By Leika Kihara
TOKYO (Reuters) - In rare criticism of its past policies, the Bank of Japan said former governor Haruhiko Kuroda's stimulus didn't change consumer psychology as much as planned, continuing a symbolic shift away from his decade of policy radicalism.
The review, released on Thursday, also warned that the negative effects of Kuroda's massive monetary stimulus - such as the strain the bank's huge quantitative easing exerted on the bond market - may last longer than expected and become bigger in the future.
The findings of the review will reinforce the BOJ's resolve to steadily normalise monetary policy and be rid of the remnants of that era of unconventional easing.
"What I can say is there's bigger-than-expected uncertainty on the effect the BOJ's massive monetary easing may have had on public expectations," BOJ chief Kazuo Ueda, who replaced Kuroda as governor last year, told a news conference on Thursday, when asked about his predecessor's policies.
"There are various side-effects too, some of which may not have appeared yet," he said.
Japan's 25-year experience of deflation and economic stagnation forced the BOJ to become a pioneer of unconventional policies such as zero interest rates and quantitative easing.

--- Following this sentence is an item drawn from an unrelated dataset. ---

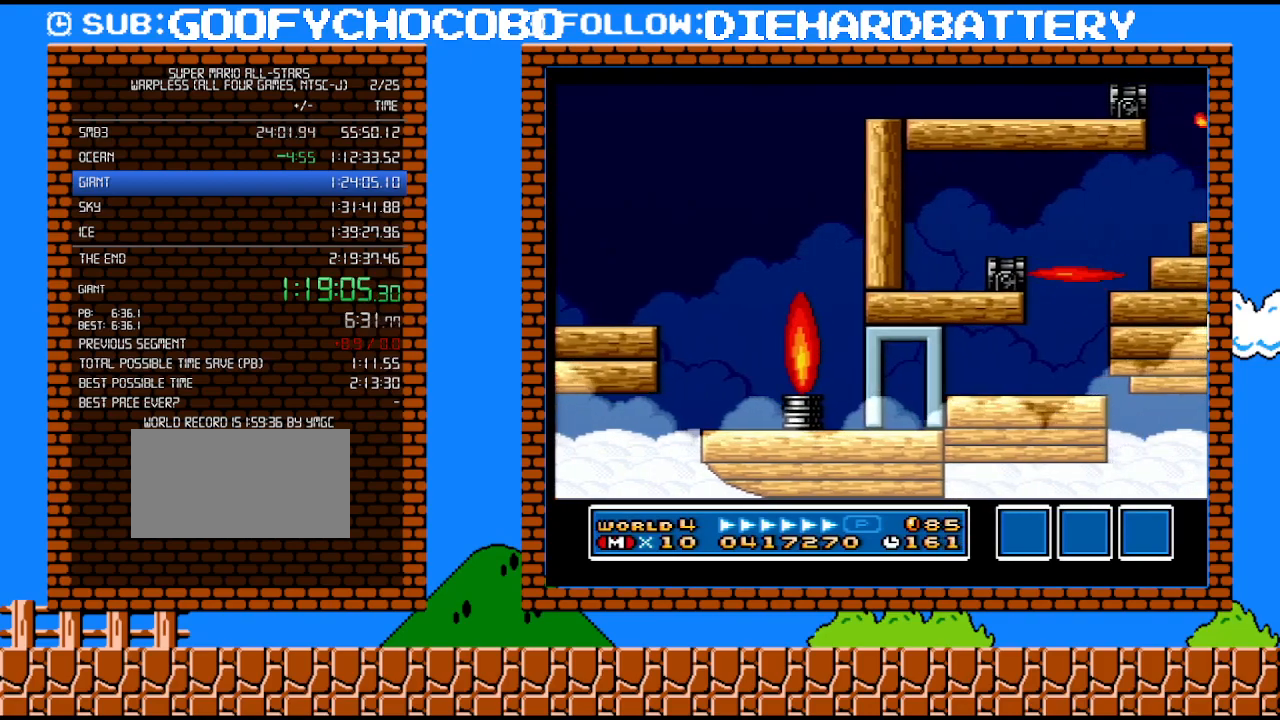
{"buttons": [], "events": [[33, "Y", "up"], [83, "Y", "down"], [150, "Y", "up"], [250, "Y", "down"], [317, "Y", "up"], [367, "Y", "down"], [467, "Y", "up"]]}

Other global central banks later resorted to similar radical measures during severe downturns such as the global financial crisis and COVID pandemic, but have been largely able to unwind them fairly quickly when their economies recovered.
Upon taking office in April last year, Ueda launched the review to analyse the pros and cons of various unconventional tools used during the bank's 25-year battle with deflation.
The most controversial policy came in 2013 when, under Kuroda, the BOJ launched a huge asset-buying scheme that later combined negative interest rates and bond yield control.
Under Ueda, the central bank exited the programmes in March and raised short-term interest rates to 0.25% in July.
The policy review was the BOJ's first attempt to take a critical look at the most distinctive element of Kuroda's experiment, which was to directly influence public perceptions with monetary policy.
The idea was that by combining a pledge to do whatever it takes to prop up inflation with bold monetary easing, the BOJ could shock the public out of a deflationary mindset and change public perceptions of future price moves.
It was a turnaround from the view of Kuroda's predecessors that monetary policy had little power to influence public perceptions, and only through government and private-sector efforts could Japan emerge from deflation.